“Our economy cannot function without growth because most money is not printed by governments, as people usually imagine, but is instead loaned into existence by central banks and commercial lenders, who can loan out ten dollars or more for every dollar they’re required to have in their vaults. In effect, then, a lender creates new money with every loan.
And the whole point of making loans is to earn interest for the lender.
But for the borrower, interest obliges her to pay back more than she borrowed. And to earn the money to pay back the principal plus accumulated interest, the borrower will need to create goods and services. Multiply that out across the whole economy, and it becomes an imperative for economic growth.
“Without growth, debt increases faster than income and wealth and the whole system crashes. Before that, you get polarization of wealth income and unemployment,” Eisenstein said, aptly describing today’s plutocratic rule by the top 1%.

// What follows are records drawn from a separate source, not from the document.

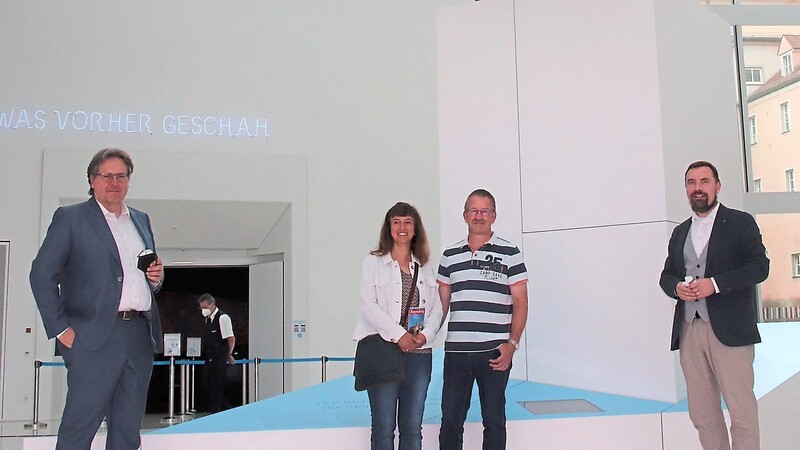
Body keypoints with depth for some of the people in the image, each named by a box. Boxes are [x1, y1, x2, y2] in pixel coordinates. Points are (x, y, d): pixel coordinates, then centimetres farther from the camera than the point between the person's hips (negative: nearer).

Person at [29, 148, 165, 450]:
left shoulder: (141, 220, 19)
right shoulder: (70, 218, 2)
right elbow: (42, 274, -4)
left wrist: (157, 276, 3)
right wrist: (60, 328, -11)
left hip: (141, 335, 5)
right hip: (96, 336, -5)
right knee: (80, 424, -3)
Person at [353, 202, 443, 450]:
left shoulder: (425, 266, 15)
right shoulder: (373, 262, 5)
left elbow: (437, 308, 10)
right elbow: (368, 307, -5)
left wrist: (426, 334, -9)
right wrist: (399, 335, -15)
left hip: (419, 353, 3)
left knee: (412, 428, 6)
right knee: (384, 427, -2)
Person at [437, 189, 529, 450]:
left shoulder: (509, 254, 1)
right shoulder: (450, 256, 12)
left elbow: (520, 302, -1)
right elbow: (442, 304, 15)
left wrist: (512, 343, -10)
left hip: (494, 352, -3)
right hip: (456, 350, 3)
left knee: (494, 419, 8)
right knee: (450, 420, 7)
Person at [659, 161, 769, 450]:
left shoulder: (740, 223, 3)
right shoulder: (680, 232, 18)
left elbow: (759, 266, -6)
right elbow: (666, 275, 20)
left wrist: (715, 283, -17)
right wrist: (676, 287, -4)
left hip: (729, 329, -5)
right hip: (689, 330, 5)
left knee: (742, 409, -3)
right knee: (702, 412, 8)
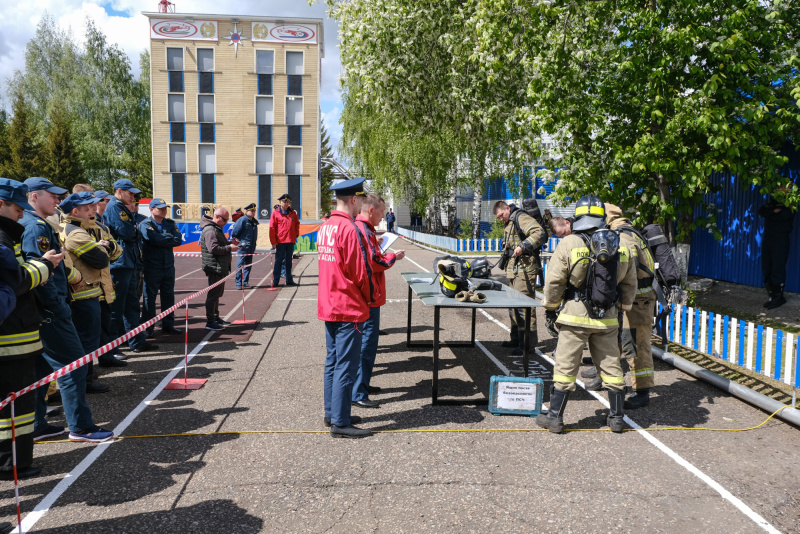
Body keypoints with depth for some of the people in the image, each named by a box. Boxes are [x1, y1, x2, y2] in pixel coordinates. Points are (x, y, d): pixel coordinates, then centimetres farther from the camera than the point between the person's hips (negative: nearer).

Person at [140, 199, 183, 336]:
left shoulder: (170, 223, 11)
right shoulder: (145, 224, -5)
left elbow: (178, 239, -3)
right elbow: (156, 239, -20)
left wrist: (163, 240, -12)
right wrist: (170, 239, -6)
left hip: (168, 266, 5)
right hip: (152, 267, -5)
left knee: (168, 296, 11)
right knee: (149, 297, 0)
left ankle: (168, 325, 21)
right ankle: (148, 328, 7)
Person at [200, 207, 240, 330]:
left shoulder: (216, 229, 19)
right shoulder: (210, 231, -17)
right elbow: (214, 249, -26)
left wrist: (230, 243, 12)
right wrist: (229, 248, -19)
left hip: (220, 268, 11)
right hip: (215, 268, -11)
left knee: (217, 293, 20)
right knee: (213, 294, -7)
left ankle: (215, 317, 33)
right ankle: (210, 322, -3)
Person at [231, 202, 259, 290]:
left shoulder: (254, 221, 12)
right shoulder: (242, 220, -10)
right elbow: (234, 233, -10)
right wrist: (239, 241, -3)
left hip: (251, 247, 7)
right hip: (243, 246, -7)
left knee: (248, 265, 12)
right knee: (240, 265, -4)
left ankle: (245, 282, 20)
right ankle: (239, 283, 0)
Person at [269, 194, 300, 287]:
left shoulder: (293, 213, 10)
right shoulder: (275, 213, -2)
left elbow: (297, 223, 23)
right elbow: (272, 228, -4)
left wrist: (296, 234, 10)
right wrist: (273, 241, -10)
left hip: (291, 241, 4)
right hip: (280, 241, -4)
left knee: (289, 261, 11)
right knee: (278, 261, -1)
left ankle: (289, 280, 18)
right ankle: (275, 281, 4)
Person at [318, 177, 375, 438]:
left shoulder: (324, 227, 10)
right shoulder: (350, 229, -18)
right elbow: (361, 270, -17)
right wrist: (370, 296, 0)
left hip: (328, 306, 9)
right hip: (349, 308, -9)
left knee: (332, 361, 16)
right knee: (346, 365, -3)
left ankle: (331, 412, 27)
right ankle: (340, 423, 3)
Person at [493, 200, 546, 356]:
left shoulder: (521, 218, -10)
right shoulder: (508, 224, 21)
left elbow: (540, 233, -23)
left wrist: (523, 246, -29)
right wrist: (507, 253, 15)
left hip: (525, 269, -11)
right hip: (514, 270, 11)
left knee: (524, 305, -10)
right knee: (513, 306, 15)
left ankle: (528, 344, -6)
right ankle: (516, 339, 25)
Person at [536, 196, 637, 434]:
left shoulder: (569, 244, -10)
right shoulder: (619, 246, 4)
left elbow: (554, 281, -8)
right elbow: (629, 283, 13)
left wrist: (550, 306, 7)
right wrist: (624, 307, 27)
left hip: (575, 316, -3)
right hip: (607, 318, 4)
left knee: (565, 367, 3)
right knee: (611, 366, 14)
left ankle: (555, 416, 10)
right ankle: (617, 417, 24)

So, since all national currencies, whether the dollar or the Euro or the Yuan, allow lenders to earn interest, the whole economy becomes addicted to economic growth. As long as we continue to let banks create our money through their loans, we’ll all have to keep creating more goods and services, thus despoiling the Earth and exploiting each other just to stay above water.
If we don’t, we’ll all wind up like Greece.
Financial elites have done well indoctrinating the ordinary citizen about the dangers of inflation, with stories of the horrors of double-digit price increases under Ford and Carter or hyperinflation in 1920s Germany or 2000s Zimbabwe.
Today, it’s hard to imagine that many ordinary Americans in the late nineteenth century, especially farmers, actually clamored for more inflation as a way to reduce the burden of their debts. That’s why their champion, populist William Jennings Bryan, famously denounced inflation-resistant hard currency as a “Cross of Gold.”
Like a modern-day Bryan, Eisenstein wants money to decline in value. But for him, it’s as much about saving the Earth from predatory economic growth as it is about saving the farm from the bank.
“The problem with money is this growth imperative that converts everything into itself. And we’re reaching the peak of that,” Eisenstein explained. “It’s not about ‘sustainable growth,’ which is an oxymoron. And it’s not about finding some way to keep the growth system working. It’s about reclaiming life from money. It doesn’t mean eliminating all money but instead taking back certain realms, the natural and social commons, away from money.”
And to do that, Eisenstein proposes a new-and-improved kind of money: negative-interest currency. Essentially, it would be money that spoils.
With today’s money, you can park it in a CD and just sit back and watch the interest compound. That encourages rich people to hoard money. But with negative-interest currency, any saved money would depreciate at a fixed rate, perhaps 2% annually, unless it were lent out (at no interest) to start new businesses or pay for something else useful. Built-in depreciation would discourage hoarding by creating a hot-potato effect, where people want to get money out of their hands as soon as possible before it starts to lose value.
As Eisenstein explained to me:
– Negative interest is a different kind of money system. For example, it could involve a liquidity tax or charge on reserves in the Fed or central bank system. If banks hold onto their money as they do today, their money would slowly shrink in value. So would your checking account. So it gives you an incentive to lend your money, even at zero interest. Thus, you can have money circulate without an imperative for growth…It amounts to a slow-motion debt forgiveness, kind of like inflation in that it works to the benefit of debtors and against the interest of creditors. For those of us living paycheck-to-paycheck, it would have little effect except to help us to pay back debts more easily.
But if you want money that goes down in value, doesn’t inflation already do that?
With today’s real inflation rate closer to 8% rather than the official 2% or 3% claimed by the Consumer Price Index on the one hand, and loan interest rates near zero on the other, it might seem like the US dollar has already become a negative-interest currency.
The difference between inflation and demurrage is complex, but the best simple explanation I could find was from the fine folks at Wikipedia: “Both inflation and demurrage reduce the purchasing power of money held over time, but demurrage does so through fixed, regular fees while inflation does so through expansion of the money supply through the actions of a central monetary authority distributing the new issue of currency.”
In other words, the US dollar inflates unpredictably under the influence of the Fed and the big banks acting in their own interests, while a local currency with demurrage is under local control and managed predictably to boost the local economy.”